Computer modelling for the control of particulate sterilization under dynamic flow conditions

A finite difference model was used for predicting the centre temperature of particulates during ultra-high temperature processing under continuous flow conditions. This model compared favourably with the analytical solutions. A sensitivity analysis was carried out on the input parameters to the numerical model, which indicated that particulate size and thermal diffusivity were the most critical parameters influencing process lethality and cook value.
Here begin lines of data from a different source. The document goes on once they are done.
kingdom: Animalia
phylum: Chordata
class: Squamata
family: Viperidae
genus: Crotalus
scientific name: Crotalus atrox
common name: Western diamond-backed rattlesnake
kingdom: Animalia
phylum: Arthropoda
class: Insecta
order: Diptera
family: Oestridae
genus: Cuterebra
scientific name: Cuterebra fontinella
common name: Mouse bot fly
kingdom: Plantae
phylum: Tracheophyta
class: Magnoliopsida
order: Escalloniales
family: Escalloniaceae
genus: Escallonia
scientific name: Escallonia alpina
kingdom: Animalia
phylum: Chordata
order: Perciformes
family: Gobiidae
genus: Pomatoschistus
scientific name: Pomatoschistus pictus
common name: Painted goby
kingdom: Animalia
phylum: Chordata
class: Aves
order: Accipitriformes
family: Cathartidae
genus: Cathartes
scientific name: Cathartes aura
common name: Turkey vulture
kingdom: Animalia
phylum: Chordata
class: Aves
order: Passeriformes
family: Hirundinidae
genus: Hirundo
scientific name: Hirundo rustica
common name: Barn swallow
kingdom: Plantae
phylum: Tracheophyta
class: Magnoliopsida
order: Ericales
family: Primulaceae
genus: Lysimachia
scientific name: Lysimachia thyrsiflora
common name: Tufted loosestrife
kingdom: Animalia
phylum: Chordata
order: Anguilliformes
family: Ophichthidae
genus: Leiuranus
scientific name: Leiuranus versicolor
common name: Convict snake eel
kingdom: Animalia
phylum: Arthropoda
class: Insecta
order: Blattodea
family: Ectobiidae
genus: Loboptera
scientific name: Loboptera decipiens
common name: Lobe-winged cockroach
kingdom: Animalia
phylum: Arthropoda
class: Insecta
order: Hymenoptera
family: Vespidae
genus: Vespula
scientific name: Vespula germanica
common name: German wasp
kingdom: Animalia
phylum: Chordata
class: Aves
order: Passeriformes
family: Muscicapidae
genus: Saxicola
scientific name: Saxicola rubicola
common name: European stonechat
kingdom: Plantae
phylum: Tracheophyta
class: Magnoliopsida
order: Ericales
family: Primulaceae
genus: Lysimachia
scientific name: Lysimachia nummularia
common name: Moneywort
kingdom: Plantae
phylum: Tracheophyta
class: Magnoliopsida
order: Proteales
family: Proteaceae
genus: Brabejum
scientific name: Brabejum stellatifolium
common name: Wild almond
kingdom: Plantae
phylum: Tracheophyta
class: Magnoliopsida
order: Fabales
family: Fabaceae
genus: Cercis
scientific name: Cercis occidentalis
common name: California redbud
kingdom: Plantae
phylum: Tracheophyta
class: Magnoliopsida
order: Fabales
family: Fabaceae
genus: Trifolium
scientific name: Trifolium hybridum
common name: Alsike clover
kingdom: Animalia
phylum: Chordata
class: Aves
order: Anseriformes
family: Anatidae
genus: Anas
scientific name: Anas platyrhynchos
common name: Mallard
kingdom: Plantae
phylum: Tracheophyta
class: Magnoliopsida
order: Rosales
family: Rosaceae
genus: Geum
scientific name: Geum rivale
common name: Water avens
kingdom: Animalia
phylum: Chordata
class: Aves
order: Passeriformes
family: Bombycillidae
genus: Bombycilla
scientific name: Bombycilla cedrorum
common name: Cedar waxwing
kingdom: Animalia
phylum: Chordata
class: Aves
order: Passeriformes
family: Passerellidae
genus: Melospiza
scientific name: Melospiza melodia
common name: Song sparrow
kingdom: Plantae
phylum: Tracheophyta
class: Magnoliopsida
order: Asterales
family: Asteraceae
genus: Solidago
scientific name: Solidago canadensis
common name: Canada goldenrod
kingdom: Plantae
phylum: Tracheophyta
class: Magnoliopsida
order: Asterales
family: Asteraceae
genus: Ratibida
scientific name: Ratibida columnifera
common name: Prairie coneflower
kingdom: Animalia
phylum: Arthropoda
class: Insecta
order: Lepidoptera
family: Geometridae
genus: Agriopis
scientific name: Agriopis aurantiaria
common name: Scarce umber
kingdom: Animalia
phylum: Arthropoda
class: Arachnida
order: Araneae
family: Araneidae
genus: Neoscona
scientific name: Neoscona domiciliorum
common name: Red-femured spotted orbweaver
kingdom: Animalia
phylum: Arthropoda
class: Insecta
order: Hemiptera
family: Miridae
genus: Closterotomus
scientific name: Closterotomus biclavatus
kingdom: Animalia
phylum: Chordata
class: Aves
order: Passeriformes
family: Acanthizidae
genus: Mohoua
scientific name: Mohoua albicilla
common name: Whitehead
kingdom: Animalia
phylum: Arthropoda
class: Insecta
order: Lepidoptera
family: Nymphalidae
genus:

For example, a spherical particulate (thermal properties defined) of 20 mm diameter required a holding time greater than 5 min at 135°C to achieve a minimum safe cook (F₀ of 3.0 min for Clostridium botulinum), compared to a 10 mm spherical particulate which would have received an F₀ value of 68 min after 5 min processing at 135°C. The centre temperatures predicted using the model were sensitive to changes in the convective surface heat transfer coefficient in the range 100–300 W m⁻² K⁻¹, but became less sensitive as the values increased up to 500 W m⁻² K⁻¹. An initial product temperature change from 20 to 60°C resulted in an 8 min increase in process lethality for a 15 mm spherical particulate processed for 5 min at 135°C. The determination of experimental results in particulates of less than 20 mm (the critical dimension) was found to be significantly affected by conduction errors through the thermocouple wires, and therefore the model presented will be a useful prediction tool in situations of experimental uncertainty.